L'émission du 19 avril 2018

Quand les assurances sociales vous lâchent

Trop malade pour être accepté à l’assurance chômage, mais pas assez pour avoir droit à l’assurance invalidité… C’est l’étrange situation dans laquelle se retrouvent des dizaines de milliers de personnes en Suisse. Chômage et AI sont devenus plus restrictifs au cours de ces 15 dernières années. La conséquence ? Ils sont nombreux à se retrouver exclus de l’un et de l’autre. Et condamnés à la précarité totale.

Quand les assurances sociales vous lâchent

Ils s’appellent Marie-France, Francisco, François ou Eliane. Ils et elles ont travaillé dur et payé chaque mois leur part à l’assurance chômage et à l’AI. La cinquantaine venue, les pépins de santé commencent, comme c’est assez fréquent dans les métiers pénibles. Au début, on résiste. Ensuite, on consulte. Et puis, pour beaucoup, ces pépins deviennent un vrai problème qui les handicapent dans leur travail.

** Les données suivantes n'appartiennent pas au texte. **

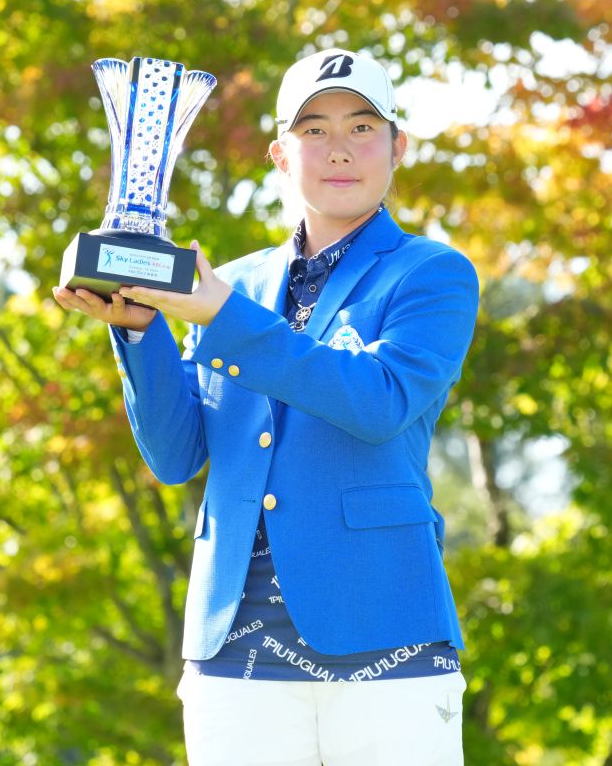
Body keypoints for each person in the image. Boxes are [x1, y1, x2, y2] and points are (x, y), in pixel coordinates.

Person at [53, 47, 479, 766]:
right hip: (232, 652)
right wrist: (140, 331)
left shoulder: (432, 273)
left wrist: (218, 311)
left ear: (397, 147)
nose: (338, 150)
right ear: (282, 155)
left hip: (386, 633)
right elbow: (176, 454)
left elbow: (379, 404)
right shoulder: (234, 284)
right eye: (314, 131)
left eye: (362, 127)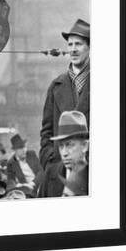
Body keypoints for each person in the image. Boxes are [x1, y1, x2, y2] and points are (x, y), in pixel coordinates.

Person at [40, 19, 90, 169]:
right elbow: (46, 131)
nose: (73, 49)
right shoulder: (56, 86)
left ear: (90, 47)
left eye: (78, 44)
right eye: (70, 44)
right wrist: (50, 162)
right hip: (60, 169)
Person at [38, 110, 89, 198]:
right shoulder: (50, 173)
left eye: (69, 145)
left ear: (85, 146)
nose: (64, 153)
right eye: (61, 146)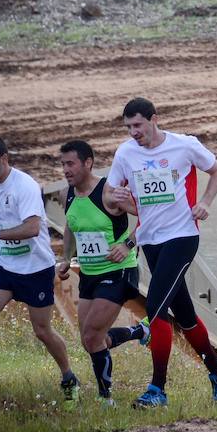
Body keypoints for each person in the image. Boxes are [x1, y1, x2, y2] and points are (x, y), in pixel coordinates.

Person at [105, 97, 217, 407]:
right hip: (150, 240)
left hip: (183, 236)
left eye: (138, 125)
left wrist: (205, 203)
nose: (134, 132)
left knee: (157, 307)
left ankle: (157, 389)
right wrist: (117, 198)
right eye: (128, 127)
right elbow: (110, 196)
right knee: (186, 317)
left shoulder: (183, 146)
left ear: (154, 119)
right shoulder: (125, 153)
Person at [0, 137, 80, 409]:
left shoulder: (25, 186)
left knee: (42, 331)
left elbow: (32, 228)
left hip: (35, 269)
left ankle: (69, 379)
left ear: (4, 159)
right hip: (5, 266)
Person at [56, 140, 146, 406]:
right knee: (90, 340)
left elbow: (150, 217)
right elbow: (72, 226)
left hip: (119, 271)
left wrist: (127, 244)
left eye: (70, 163)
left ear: (88, 163)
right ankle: (140, 332)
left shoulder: (109, 192)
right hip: (89, 274)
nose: (65, 170)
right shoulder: (66, 194)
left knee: (93, 337)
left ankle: (106, 399)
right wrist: (66, 258)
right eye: (62, 164)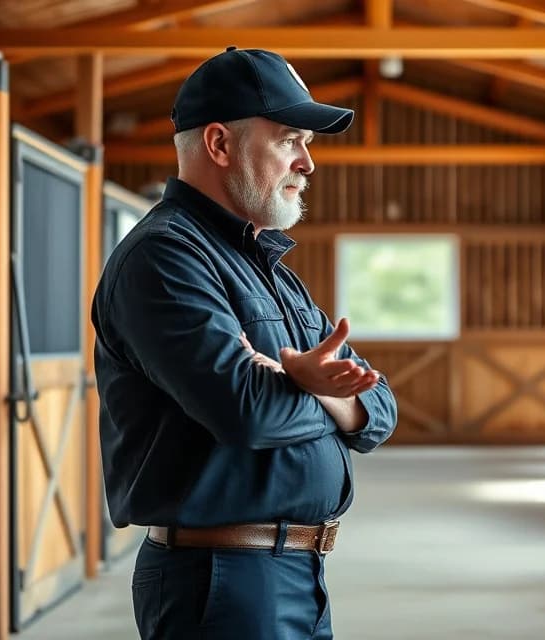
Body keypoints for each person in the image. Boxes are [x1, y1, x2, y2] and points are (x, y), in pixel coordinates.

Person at [92, 47, 398, 639]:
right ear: (219, 144)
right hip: (220, 581)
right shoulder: (165, 257)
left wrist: (306, 385)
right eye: (289, 140)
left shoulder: (267, 265)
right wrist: (318, 394)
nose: (307, 162)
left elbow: (379, 411)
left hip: (295, 574)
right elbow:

Et c’est là où débute leur chemin de croix : arrêts maladie à répétition, quelques mois de perte de gain pour ceux qui sont assurés, et puis licenciement… Reste alors l’assurance chômage, mais, leur santé étant défaillante, ils n’y ont plus droit. L’AI ? Eh bien non, parce qu’ils ne sont pas assez malades pour y être admis.

C’est une véritable faille dans notre système de sécurité sociale, le trou noir des assurances sociales. Ses victimes se retrouvent livrées à elles-mêmes, sommées de se débrouiller, en état d’extrême précarité. Certaines s’en sortent grâce à leur famille ; beaucoup n’ont d’autres choix que de solliciter l’aide sociale, devenue désormais la voiture-balai du chômage et de l’AI. Temps Présent a suivi les pérégrinations de ces invisibles de la statistique sociale.

Rediffusion le vendredi 20 avril 2018 à 11h15 et le lundi 23 avril 2018 à 14h55 sur RTS Deux.

  • Générique

    Un reportage de Pietro Boschetti et Florence Fernex
    Image : Virginie Mivelaz Son : Mathilda Angullo Montage : Raphaëlle Jeanmonod

24 heures sur la frontière

Migrations, trafic de drogue, le travail des gardes-frontière suisses est particulier. C’est un engagement sans relâche, 24 heure sur 24, et 7 jour sur 7. Récemment le corps des gardes-frontières a été critiqué pour ses interventions contre les migrants et maltraitance à leur égard. Les plus exposés sont les Tessinois, qui sont directement confrontés aux vagues migratoires venues du Sud. Reportage en immersion dans leur quotidien.

24 heures sur la frontière [RTS]

La fausse-couche d’une migrante syrienne, à qui un garde-frontière avait refusé des soins, et la condamnation du fonctionnaire, en décembre dernier, ont jeté une lumière crue sur la guerre de l’ombre qui se déroule à nos frontières. Face à des situations humanitaires pénibles, soumis à la hiérarchie et aux lois, comment ceux qui sont chargés de surveiller les frontières de la Suisse vivent-ils leur travail au quotidien, en particulier face aux migrants ?

C’est au Tessin, porte d’entrée de la migration venue du Sud, que le front est le plus chaud. Sur le pont 24 heures sur 24 et 7 jours sur 7, le Corps des gardes-frontière doit aussi exercer sa vigilance dans d’autres domaines de la criminalité trans-frontalière, comme le trafic de drogue. Ce reportage en immersion a été tourné, en toute transparence, aux côtés des gardes-frontière.

Rediffusion le vendredi 20 avril 2018 à 11h15 et le lundi 23 avril 2018 à 14h55 sur RTS Deux.